(ASI) Londra- Scatta il semaforo rosso sull'uscita del Regno Unito dall'Unione europea e ad accenderlo è stata l'Alta corte di giustizia inglese.
Attraverso le parole del Lord Thomas di Cwmgiedd, «La Brexit va votata dal parlamento, essendo questi sovrano di fronte alle iniziative del governo», è stato accolto il ricorso di un gruppo di attivisti a favore dell'Ue.
Ciò che viene contestata è infatti l'azione unilaterale del primo ministro Theresa May nel voler ricorrere all'articolo 50 del trattato di Lisbona, quello che prevede l'uscita di un Paese membro dall'Unione.
«E' impensabile contestare il voto dei cittadini in questo modo» ha replicato in via ufficiale il governo attraverso le parole di May, «Non può imporsi il parlamento su preferenze politiche espresse dal popolo inglese».
Così il governo contesta il divieto dell'Alta corte di bypassare un'approvazione formale del parlamento e prepara, stando a quanto afferma la Bbc, il ricorso alla Corte suprema, per dirimere la questione costituzionale. Un precedente non da poco e una sentenza che sarà storica per generazioni.
Il Regno Unito è di fronte a un sentiero che nessuno ha mai percorso prima, dove anche gli ripercussioni economiche si ritagliano il proprio spazio.
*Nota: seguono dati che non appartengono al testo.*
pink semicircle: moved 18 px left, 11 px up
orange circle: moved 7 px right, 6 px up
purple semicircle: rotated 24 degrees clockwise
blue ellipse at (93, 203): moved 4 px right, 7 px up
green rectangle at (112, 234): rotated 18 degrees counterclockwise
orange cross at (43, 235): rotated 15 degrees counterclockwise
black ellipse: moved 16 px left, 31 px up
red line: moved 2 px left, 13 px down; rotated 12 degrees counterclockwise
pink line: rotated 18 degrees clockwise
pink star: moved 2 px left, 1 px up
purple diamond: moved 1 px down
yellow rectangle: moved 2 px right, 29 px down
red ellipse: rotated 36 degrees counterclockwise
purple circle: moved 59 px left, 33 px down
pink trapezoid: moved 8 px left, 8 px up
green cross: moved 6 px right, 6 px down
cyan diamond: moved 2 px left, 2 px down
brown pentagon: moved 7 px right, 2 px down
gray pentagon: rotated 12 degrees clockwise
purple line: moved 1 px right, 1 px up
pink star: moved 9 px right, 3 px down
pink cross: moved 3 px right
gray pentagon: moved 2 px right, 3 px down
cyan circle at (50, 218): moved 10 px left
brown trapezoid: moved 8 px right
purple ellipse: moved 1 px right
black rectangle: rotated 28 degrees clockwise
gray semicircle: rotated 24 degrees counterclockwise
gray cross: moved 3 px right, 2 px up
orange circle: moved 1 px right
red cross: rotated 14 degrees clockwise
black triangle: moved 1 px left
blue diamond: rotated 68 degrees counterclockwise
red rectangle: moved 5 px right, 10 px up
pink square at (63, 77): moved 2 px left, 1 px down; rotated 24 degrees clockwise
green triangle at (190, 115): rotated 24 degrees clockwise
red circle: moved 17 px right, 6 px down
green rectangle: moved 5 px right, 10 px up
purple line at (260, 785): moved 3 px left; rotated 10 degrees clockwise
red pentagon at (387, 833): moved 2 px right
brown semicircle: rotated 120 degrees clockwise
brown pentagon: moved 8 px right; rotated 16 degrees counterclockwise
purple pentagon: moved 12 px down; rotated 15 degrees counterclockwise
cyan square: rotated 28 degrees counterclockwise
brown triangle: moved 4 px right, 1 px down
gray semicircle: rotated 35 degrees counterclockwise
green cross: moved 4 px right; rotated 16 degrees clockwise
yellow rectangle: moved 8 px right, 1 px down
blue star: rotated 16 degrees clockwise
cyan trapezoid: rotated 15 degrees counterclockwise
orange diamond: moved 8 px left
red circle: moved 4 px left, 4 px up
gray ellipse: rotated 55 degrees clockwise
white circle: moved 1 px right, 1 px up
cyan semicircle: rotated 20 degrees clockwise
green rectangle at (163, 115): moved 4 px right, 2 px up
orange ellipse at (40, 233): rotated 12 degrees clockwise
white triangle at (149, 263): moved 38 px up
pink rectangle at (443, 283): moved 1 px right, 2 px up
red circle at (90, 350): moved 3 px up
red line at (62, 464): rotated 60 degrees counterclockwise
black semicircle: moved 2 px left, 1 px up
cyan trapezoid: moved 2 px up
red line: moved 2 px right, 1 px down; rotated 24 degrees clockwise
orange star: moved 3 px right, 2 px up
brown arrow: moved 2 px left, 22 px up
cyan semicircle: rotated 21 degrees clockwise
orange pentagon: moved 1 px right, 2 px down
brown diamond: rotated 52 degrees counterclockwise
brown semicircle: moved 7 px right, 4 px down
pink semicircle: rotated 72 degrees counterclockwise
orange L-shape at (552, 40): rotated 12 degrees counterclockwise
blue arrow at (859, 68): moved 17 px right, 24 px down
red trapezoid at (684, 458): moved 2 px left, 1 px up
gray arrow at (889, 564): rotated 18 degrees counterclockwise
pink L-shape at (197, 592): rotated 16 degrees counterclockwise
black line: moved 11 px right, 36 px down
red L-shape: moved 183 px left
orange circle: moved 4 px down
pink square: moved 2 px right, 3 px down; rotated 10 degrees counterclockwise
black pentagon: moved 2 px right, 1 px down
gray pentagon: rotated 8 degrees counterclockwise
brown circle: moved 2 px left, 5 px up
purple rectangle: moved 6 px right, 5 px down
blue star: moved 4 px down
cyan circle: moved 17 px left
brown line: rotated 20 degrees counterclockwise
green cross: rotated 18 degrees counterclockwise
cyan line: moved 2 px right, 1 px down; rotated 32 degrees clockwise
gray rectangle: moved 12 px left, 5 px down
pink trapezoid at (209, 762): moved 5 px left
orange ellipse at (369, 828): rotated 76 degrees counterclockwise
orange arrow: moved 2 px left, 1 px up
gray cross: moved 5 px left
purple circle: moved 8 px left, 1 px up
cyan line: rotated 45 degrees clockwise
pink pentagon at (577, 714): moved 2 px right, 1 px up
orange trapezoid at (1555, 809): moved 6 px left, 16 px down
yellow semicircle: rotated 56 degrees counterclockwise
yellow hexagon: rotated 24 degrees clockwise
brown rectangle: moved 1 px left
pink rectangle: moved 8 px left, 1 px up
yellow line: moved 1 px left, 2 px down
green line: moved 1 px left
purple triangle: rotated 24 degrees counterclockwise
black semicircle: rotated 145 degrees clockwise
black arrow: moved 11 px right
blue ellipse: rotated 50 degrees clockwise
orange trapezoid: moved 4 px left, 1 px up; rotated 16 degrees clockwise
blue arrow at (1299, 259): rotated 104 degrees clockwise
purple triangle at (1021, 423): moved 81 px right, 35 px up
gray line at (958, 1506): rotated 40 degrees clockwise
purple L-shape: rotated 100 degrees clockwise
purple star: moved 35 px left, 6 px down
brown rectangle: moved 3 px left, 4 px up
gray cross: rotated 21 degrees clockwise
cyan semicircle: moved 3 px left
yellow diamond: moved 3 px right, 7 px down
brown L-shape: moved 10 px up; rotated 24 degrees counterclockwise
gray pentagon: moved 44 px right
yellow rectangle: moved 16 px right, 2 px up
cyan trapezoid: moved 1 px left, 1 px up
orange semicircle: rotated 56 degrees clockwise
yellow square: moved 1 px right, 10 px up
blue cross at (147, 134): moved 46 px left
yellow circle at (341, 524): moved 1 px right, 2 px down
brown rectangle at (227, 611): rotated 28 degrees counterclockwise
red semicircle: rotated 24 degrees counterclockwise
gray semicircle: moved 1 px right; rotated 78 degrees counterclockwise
La sterlina è in rapida crescita, ma i mercati rimangono in fibrillazione per la sfida istituzionale lanciata.
Il parere della Corte suprema, qualora venisse presentato il ricorso da Theresa May, sarebbe atteso a dicembre, ma la partita è tutt'altro che scontata.
I tre giudici dell'Alta corte che si sono pronunciati hanno aperto una voragine giuridica all'interno del sistema inglese, dove la legittimità costituzionale sarà tutta da vedere in uno scontro fra governo e parlamento.
«Nel Regno Unito il parlamento è sovrano» ha sentenziato l'Alta corte. May ha subito risposto di voler rivendicare l'applicazione dell'articolo 50 in base al rispetto del referendum popolare.
«Entro il 31 marzo i negoziati saranno già iniziati», parola del primo ministro, che rivendica persino la «Royal prerogative» sempre spettata alle questioni relative ai trattati internazionali.
Al percorso giuridico verso l'ignoto tornano a fare eco le parole della stessa signora May, allora segretario di Stato per gli affari interni. Di fronte al gelo del risultato referendario e delle dimissioni di David Cameron, disse: «Mi chiamo Theresa May e sono la persona migliore per essere il nuovo primo ministro della Gran Bretagna.»
Dio salvi la regina dunque, e forse anche la costituzionalità di questo Paese, oltre il destino dei vincitori e dei vinti.